The record achieved little success, only reaching No. 69 in the US and No. 21 in the UK. Duffy remarked that he thought that the record wouldn't sell well due to the offensive lyrics. The record went to number one in Portugal also, but quickly dropped out of sight. The single "Coming Down (Drug Tongue)" was released with the band going on tour in support of the new album. Only one more single, "Star", was officially released with a live appearance on UK TV show The Word. "Star" began life in 1986 as "Tom Petty" and was recorded at the "Sonic Temple" demo sessions as "Starchild", being dropped by the band during rehearsals. In 1993 the song was resurrected and was finally completed for the record in 1994 as, just simply, "Star".

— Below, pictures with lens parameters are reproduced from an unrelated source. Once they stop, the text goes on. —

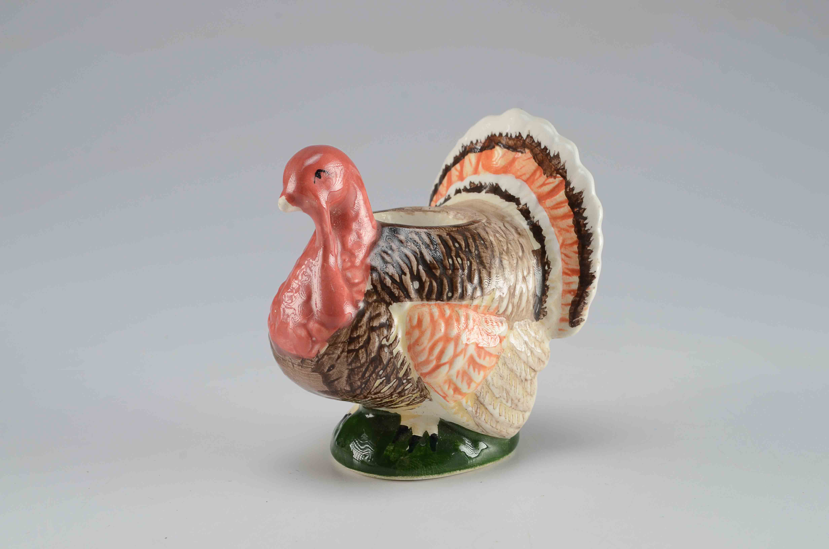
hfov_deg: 32.0
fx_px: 1448
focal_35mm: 63
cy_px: 274
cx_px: 414
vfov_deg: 21.5
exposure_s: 1/80
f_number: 13
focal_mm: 42
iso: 100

When the band began the Beauty's On The Streets tour in winter 1994, they augmented the line up with James Stevenson on rhythm guitar. As with the Ceremony record several years earlier, no other official singles were released, but several other songs were released on a strictly limited basis: "Sacred Life" was released in Spain and the Netherlands, "Be Free" was issued in Canada and France, "Saints Are Down" was issued in Greece, but none of the songs gained much commercial success. During this tour, The Cult made their first ever appearance in Norway.
During the Black Rain tour of South America in spring of 1995, despite the fact that several more new songs had already been recorded, the tour was cancelled after an appearance in Rio de Janeiro in March, and the band split up citing unspecified problems on a recent South American tour. Astbury started up a garage band called Holy Barbarians a few months later.

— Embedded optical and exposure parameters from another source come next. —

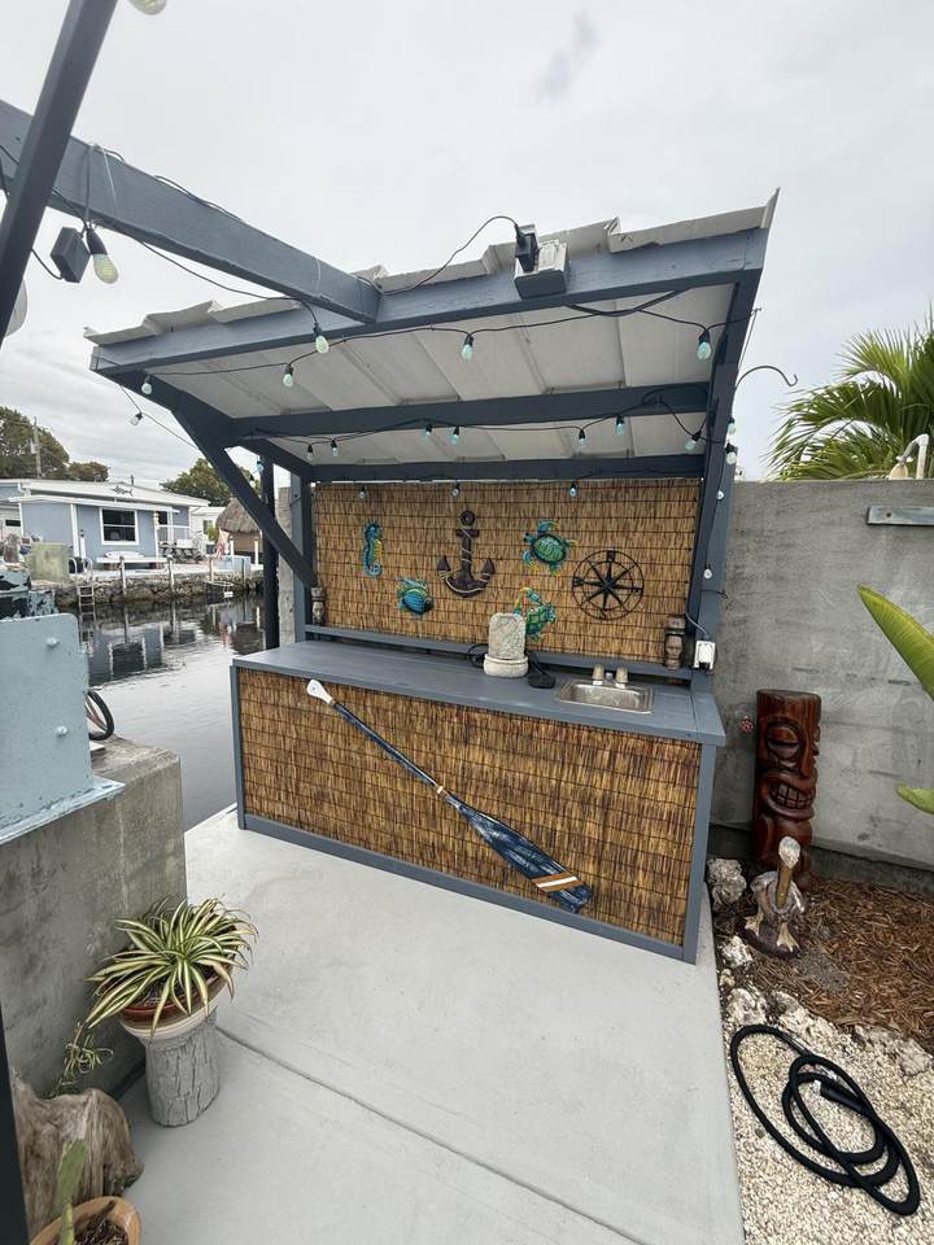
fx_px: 504
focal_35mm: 14
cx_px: 467
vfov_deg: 102.1
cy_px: 622
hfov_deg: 85.7
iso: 50
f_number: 2.2
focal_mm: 2.22
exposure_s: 1/140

The band made their debut at the 100 Club in London in February 1996 and released their first (and only) record in May 1996, and toured throughout North America and Europe for the rest of 1996. The band started writing material for a second record in 1997, but the band was dissolved and Astbury began writing and recording a solo record. Throughout 1997 and 1998 Astbury recorded his solo record, originally to be titled Natural Born Guerilla, later called High Time Amplifier. Ultimately the record remained unreleased until June 2000 when it was released under the name Spirit\Light\Speed. Astbury played one solo concert in 1999.

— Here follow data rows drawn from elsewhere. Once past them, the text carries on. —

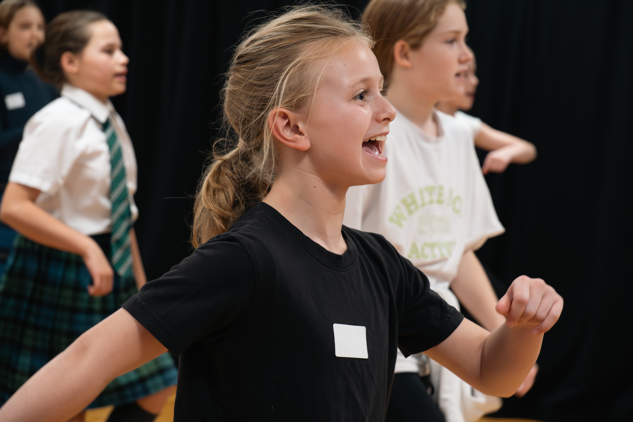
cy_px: 211
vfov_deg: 12.7
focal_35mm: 108
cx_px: 316
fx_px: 1899
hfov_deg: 18.9
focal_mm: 72
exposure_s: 1/100
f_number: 6.3
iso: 4000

In November 1996, a number of CD reissues were released: the band's American record company released High Octane Cult, a slightly updated "greatest hits" compilation released only in the US and Japan; The Southern Death Cult, a remastered edition of the fifteen-song compilation CD; a ten-song compilation CD by Death Cult called Ghost Dance, consisting of the untitled four-song EP, the single "God's Zoo", and four unreleased songs from a radio broadcast; and a remastered repackaging of the Dreamtime album, containing only the ten original songs from the record in their original playing order and almost completely different but original artwork. Dreamtime Live at the Lyceum was also remastered and issued on video and for the first time on CD, with the one unreleased song from the concert, "Gimmick".